# Data listing:
*****

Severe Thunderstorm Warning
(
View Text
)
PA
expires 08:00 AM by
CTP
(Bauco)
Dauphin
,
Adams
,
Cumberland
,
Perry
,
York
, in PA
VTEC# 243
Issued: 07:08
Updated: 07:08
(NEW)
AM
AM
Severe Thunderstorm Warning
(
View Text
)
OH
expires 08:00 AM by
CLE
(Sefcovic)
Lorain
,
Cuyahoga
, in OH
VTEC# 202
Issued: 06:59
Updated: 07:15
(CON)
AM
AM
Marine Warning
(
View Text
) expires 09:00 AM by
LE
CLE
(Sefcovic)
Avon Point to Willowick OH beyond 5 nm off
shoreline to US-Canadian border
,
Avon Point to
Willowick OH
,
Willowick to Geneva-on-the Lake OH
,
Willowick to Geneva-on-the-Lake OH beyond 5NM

*****

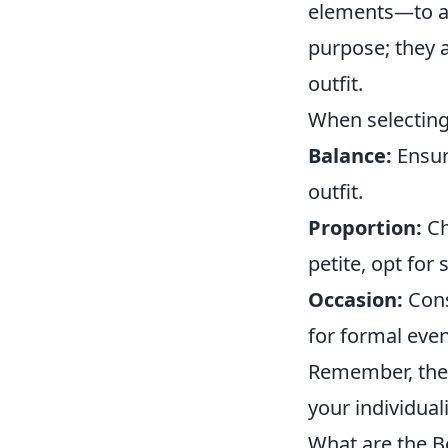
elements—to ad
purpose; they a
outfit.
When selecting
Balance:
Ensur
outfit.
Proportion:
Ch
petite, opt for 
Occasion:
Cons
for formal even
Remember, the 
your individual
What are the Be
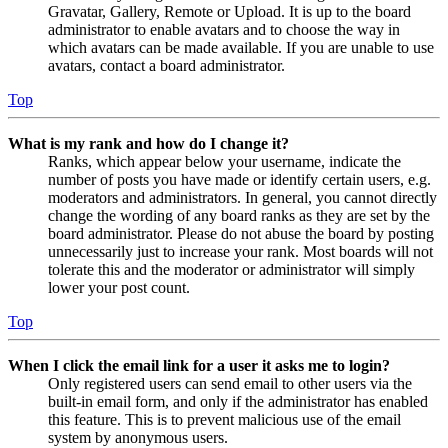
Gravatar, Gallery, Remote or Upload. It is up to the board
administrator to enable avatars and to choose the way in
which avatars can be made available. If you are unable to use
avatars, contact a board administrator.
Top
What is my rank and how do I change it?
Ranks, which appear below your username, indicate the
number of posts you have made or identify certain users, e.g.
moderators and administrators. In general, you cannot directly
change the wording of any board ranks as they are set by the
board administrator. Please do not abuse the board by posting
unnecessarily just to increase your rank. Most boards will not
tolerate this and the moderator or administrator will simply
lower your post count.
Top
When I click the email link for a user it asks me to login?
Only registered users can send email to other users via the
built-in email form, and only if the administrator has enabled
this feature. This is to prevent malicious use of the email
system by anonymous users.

*****

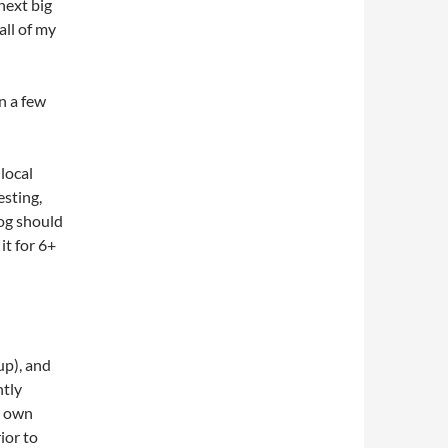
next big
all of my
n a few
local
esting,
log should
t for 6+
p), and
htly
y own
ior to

*****

# Aim of the exercise:
The answer must consist of every line from the records above that holds "this".

# Answer area:
tolerate this and the moderator or administrator will simply
this feature. This is to prevent malicious use of the email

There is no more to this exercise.